Let $ABC$ be a right angled triangle with hypotenuse $AB$ and $P$ be a point on the shorter arc $AC$ of the circumcircle of triangle $ABC$. The line, perpendicuar to $CP$ and passing through $C$, intersects $AP$, $BP$ at points $K$ and $L$ respectively. Prove that the ratio of area of triangles $BKL$ and $ACP$ is independent of the position of point $P$.
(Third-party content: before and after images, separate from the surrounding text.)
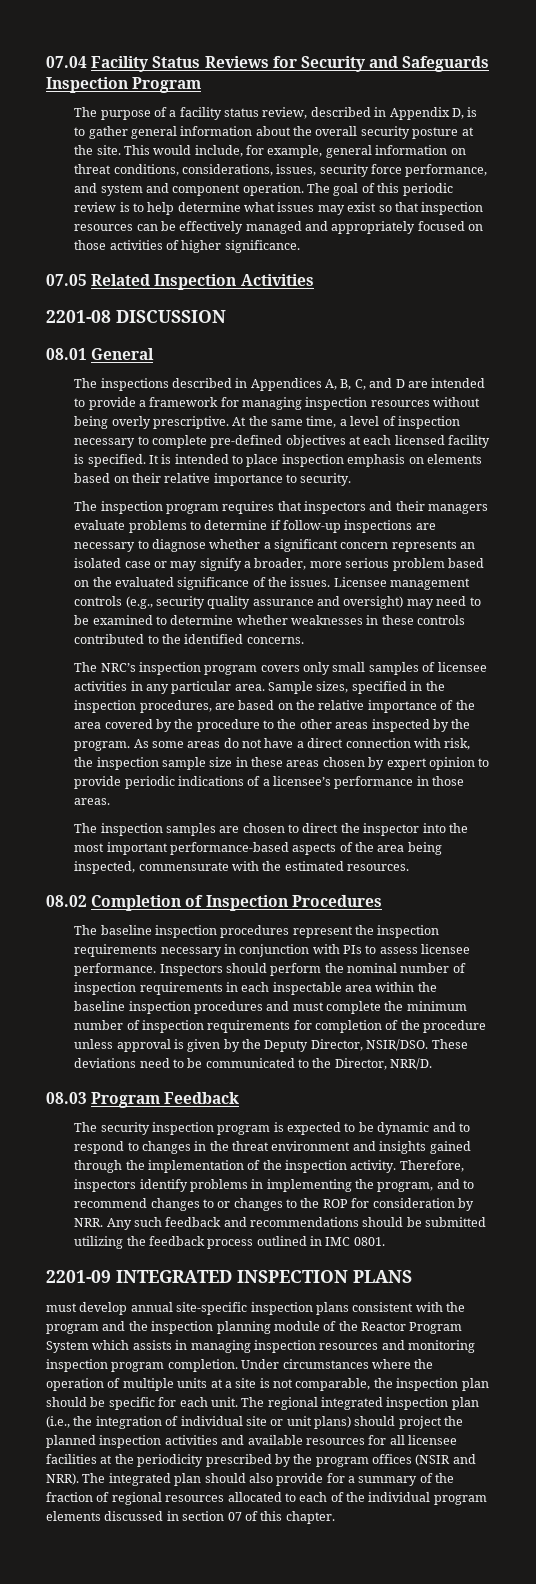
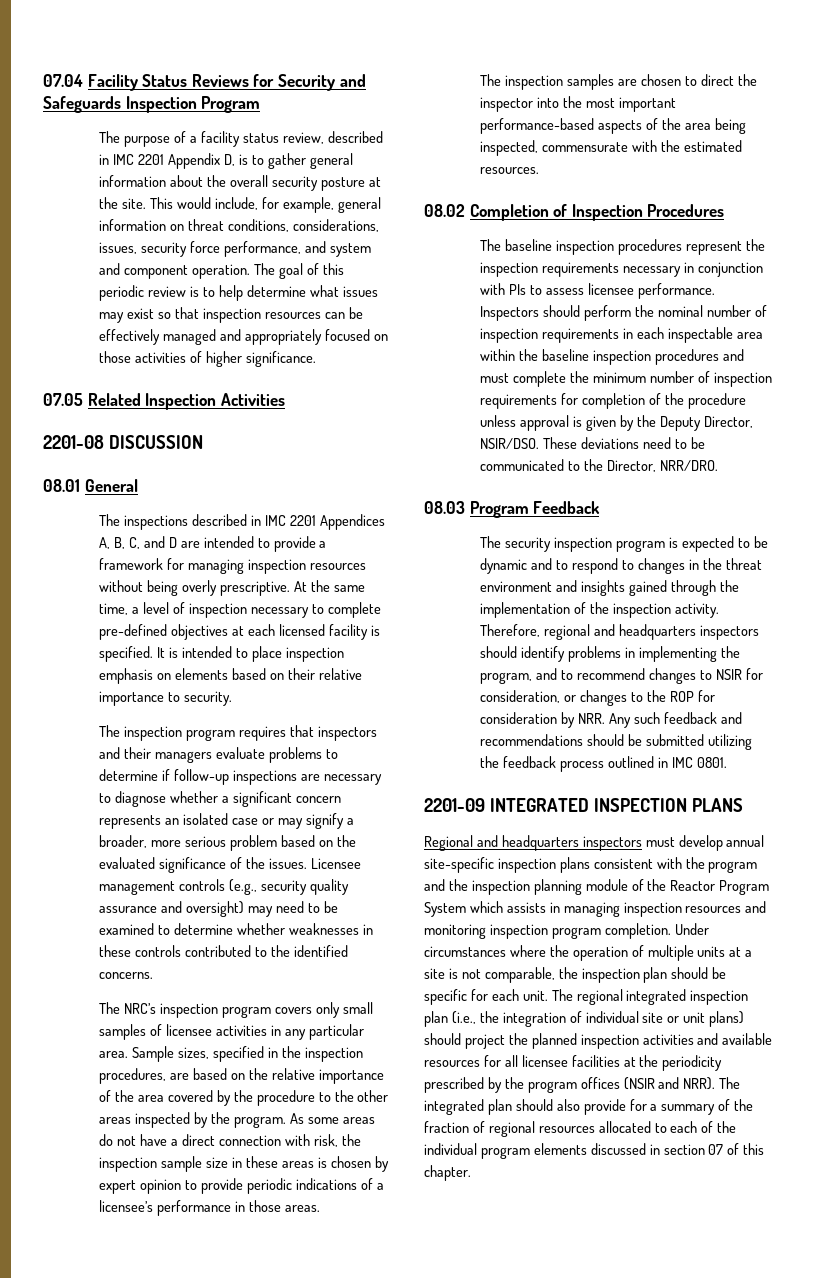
(387, 112) none -> [113,154,165,165] IMC 2201
(248, 383) none -> [264,515,316,526] IMC 2201
(320, 763) none -> [317,1157,327,1168] is
[390,1058,433,1070] NRR/D. -> [659,460,718,471] NRR/DRO.
[74,1179,137,1192] inspectors -> [544,624,759,640] [480,646,518,658] regional and headquarters inspectors should
(214, 1203) none -> [715,668,763,680] [480,690,561,703] NSIR for consideration,
(412, 1276) none -> [424,835,642,851] Regional and headquarters inspectors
We will denote the area of a triangle $XYZ$ by $[XYZ]$.First it is easy to observe that $\Delta PCL \sim \Delta KPL \sim \Delta ACB$ .Hence $\frac{KL}{PL}=\frac{AB}{CB}$ and $\frac{PK}{KC}=\frac{AB}{AC}$ .Also a little angle chasing gives that $\Delta LBC \sim \Delta PAC \Rightarrow \frac{LB}{PA}=\frac{BC}{AC}$
Now
$\frac{[LKB]}{[PAC]}=\frac{[LKB]}{[LKP]}.\frac{[LKP]}{[CKP]}.\frac{[CKP]}{[APC]}=\frac{LB}{LP}.\frac{LK}{KC}.\frac{KP}{PA}=\frac{LB}{PA}.\frac{LK}{LP}.\frac{KP}{KC}=\frac{CB}{CA}.\frac{AB}{BC}.\frac{AB}{AC}=\frac{AB^2}{AC^2}$ which is independent of the choice of $P$